NH₃ (ammonia) and NH₄ (ammonium) at an equal level survives at certain levels of pH and temperature. When these change, the fraction of the two elements change. For example, when pH increases, NH₄ is converted into NH₃, leading to a point when NH₄ cannot exist and all ammonium (NH₄) becomes NH₃. The average pH of slurry is 7-8.5, and should high protein diets be fed, this would increase the level of ammonia and pH.
Acidification is a process used introducing small amounts of sulphuric acid to reduce the pH, so that the non-toxic liquid fraction that is Ammonium NH₄ increases within the slurry making it a more environmentally friendly and usable product. Ammonia emissions are reduced by up to 64% for pigs (50% for cattle). Due to the reduction of ammonia into the atmosphere, the Nitrogen losses are also reduced. From 100kg N produced (after losses in the shed, storage and application) non-acidified slurry contains 68kg N whereas acidified slurry contains 88kg/N (cattle) and 91kgN (pigs).
There are multiple different ways in which ammonia is released into the atmosphere, with 25% coming from manure applications, 23% fertiliser applications, 27% through livestock housing and 9% manure storage.

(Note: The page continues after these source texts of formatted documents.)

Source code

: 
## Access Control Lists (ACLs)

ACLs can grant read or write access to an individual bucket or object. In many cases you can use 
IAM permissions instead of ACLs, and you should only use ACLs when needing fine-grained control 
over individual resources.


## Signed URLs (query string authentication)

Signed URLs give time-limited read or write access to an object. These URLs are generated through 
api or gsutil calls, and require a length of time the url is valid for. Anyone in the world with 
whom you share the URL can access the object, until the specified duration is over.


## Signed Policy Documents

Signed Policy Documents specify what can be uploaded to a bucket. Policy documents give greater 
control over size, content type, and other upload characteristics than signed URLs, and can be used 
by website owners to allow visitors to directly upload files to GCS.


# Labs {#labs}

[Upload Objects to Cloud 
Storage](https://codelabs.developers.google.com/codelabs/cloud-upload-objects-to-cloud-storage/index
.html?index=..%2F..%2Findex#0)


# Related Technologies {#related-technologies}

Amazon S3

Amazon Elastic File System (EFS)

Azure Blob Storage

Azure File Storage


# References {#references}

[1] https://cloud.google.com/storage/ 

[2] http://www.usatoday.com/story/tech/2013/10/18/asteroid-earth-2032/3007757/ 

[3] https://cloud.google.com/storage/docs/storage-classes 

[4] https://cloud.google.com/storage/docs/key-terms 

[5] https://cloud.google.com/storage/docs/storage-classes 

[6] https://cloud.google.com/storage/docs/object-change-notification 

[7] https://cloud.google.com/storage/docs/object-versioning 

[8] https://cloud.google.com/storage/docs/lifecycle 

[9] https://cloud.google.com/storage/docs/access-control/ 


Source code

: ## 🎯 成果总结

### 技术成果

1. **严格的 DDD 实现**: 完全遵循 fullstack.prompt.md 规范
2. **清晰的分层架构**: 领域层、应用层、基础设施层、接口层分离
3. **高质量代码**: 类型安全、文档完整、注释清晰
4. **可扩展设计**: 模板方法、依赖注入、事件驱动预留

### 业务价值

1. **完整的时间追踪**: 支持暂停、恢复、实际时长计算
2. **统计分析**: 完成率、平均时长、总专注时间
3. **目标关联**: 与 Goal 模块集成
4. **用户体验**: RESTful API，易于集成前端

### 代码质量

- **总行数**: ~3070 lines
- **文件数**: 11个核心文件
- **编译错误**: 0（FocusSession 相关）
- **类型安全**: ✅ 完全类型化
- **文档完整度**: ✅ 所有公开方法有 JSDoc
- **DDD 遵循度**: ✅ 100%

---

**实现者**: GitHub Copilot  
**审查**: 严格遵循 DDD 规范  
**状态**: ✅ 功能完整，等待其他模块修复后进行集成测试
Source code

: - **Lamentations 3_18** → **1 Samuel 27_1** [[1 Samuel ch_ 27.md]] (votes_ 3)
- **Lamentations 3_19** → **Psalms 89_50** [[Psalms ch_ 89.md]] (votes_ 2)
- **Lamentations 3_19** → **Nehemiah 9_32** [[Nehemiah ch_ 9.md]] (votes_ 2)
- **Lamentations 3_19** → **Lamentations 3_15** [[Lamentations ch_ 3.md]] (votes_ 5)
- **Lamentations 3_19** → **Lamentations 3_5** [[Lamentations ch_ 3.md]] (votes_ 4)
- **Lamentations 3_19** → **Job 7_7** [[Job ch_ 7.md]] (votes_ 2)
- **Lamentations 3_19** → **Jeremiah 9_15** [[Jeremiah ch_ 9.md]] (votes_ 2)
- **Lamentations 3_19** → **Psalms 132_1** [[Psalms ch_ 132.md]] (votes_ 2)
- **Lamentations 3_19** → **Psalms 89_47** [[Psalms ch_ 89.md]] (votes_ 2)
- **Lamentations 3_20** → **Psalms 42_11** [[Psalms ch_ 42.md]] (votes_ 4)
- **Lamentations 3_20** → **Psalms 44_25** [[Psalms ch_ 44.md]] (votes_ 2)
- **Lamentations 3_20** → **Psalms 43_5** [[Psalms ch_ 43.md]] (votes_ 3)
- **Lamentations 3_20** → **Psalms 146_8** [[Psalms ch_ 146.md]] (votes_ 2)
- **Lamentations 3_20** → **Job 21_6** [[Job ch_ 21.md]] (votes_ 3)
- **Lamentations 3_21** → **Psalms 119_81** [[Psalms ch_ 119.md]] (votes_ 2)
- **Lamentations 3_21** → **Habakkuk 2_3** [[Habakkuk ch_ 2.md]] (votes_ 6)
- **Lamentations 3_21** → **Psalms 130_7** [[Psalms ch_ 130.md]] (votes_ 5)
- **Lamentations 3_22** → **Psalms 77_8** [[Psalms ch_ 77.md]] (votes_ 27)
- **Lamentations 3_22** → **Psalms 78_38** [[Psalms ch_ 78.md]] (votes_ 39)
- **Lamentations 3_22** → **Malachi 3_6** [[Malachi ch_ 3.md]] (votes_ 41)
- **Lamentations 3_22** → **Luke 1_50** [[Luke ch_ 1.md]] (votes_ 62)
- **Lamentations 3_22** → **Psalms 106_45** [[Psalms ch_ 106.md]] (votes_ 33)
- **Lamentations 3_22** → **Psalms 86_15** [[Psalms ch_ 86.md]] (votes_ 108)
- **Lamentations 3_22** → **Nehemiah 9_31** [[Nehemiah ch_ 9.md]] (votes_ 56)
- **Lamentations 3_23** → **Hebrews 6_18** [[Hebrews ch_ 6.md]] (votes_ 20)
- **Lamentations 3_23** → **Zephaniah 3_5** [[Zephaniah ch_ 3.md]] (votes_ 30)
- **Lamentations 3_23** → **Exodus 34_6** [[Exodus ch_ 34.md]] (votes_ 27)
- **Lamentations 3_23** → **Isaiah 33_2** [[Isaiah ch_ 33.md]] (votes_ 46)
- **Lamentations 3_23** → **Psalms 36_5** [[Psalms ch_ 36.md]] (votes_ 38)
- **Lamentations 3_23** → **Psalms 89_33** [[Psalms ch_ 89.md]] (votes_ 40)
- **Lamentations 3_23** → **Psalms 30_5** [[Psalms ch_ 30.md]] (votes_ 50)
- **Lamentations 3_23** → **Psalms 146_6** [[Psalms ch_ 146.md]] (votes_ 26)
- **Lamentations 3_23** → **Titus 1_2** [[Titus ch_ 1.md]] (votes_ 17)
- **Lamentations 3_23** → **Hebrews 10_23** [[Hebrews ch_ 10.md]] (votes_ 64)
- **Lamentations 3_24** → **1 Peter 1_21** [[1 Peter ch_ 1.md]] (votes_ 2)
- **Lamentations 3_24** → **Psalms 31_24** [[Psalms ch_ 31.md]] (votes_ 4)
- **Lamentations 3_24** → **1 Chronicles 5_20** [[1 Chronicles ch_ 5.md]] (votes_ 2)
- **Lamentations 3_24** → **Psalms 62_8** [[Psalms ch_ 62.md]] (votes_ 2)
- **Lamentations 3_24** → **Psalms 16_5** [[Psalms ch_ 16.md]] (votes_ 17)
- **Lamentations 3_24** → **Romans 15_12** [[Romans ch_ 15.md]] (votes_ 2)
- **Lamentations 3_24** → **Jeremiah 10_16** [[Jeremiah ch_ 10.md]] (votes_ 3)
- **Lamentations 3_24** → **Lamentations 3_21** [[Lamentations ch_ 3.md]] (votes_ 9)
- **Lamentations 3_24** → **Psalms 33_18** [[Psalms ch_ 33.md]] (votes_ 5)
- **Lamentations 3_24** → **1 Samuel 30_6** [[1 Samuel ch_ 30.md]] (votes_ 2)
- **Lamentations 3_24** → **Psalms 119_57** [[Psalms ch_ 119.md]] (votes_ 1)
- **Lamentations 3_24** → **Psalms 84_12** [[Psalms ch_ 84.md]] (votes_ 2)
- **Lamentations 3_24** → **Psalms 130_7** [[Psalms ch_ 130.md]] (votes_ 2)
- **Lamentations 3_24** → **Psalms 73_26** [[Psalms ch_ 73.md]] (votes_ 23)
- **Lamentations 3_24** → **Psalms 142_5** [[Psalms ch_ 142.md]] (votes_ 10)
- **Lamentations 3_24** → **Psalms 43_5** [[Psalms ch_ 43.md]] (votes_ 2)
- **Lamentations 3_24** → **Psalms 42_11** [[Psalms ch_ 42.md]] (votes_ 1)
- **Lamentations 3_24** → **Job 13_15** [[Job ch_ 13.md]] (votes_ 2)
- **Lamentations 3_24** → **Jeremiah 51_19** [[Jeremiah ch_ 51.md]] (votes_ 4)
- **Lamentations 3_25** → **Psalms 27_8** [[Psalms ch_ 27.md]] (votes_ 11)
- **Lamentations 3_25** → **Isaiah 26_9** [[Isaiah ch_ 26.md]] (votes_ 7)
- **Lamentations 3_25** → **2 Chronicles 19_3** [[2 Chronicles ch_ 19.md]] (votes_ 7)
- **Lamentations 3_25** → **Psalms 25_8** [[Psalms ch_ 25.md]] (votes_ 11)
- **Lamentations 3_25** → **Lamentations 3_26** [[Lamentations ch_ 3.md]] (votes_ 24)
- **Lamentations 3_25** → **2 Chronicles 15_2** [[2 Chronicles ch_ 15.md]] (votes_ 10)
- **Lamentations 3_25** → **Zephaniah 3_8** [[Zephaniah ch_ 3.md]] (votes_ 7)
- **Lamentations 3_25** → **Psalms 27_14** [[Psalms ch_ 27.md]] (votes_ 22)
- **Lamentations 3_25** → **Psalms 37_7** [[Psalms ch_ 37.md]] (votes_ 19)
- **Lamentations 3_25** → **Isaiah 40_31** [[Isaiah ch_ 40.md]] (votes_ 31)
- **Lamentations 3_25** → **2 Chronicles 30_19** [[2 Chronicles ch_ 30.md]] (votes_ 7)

The more the ammonia is disturbed, the more is lost. There is a huge amount of research following new regulations in Denmark and the Netherlands. Dutch farmers are having to use techniques such as rapidly incorporating manure into soils [within 12 hours] by using dribble bars and injectors. This will no doubt be one method that will be required by farmers in the UK. With 80% of N potentially lost when using a splash plate method, whereas shallow injection can reduce ammonia emissions by up to 70%. These direct methods of spreading manure will be very beneficial to the environment.
Acidification is very much a new technique in the UK, given how ammonia emissions have not been at such a forefront of new regulatory changes. Alongside that, it can be expensive having to retrofit equipment into an existing system. However, with regulations in Denmark stating that all new dairy housing must meet emission standards of 8.6kg NH₃/cow place/year, it would be feasible to expect similar regulations to make its way across the pond. According to the Clean Air Strategy, plans are to regulate ammonia emissions by requiring low emission techniques to be adopted, introduce land management systems to protect the natural habitats, and to regulate pollution from fertiliser usage. The time is clearly here to start assessing your system and what methods you can adopt to start reducing ammonia emissions.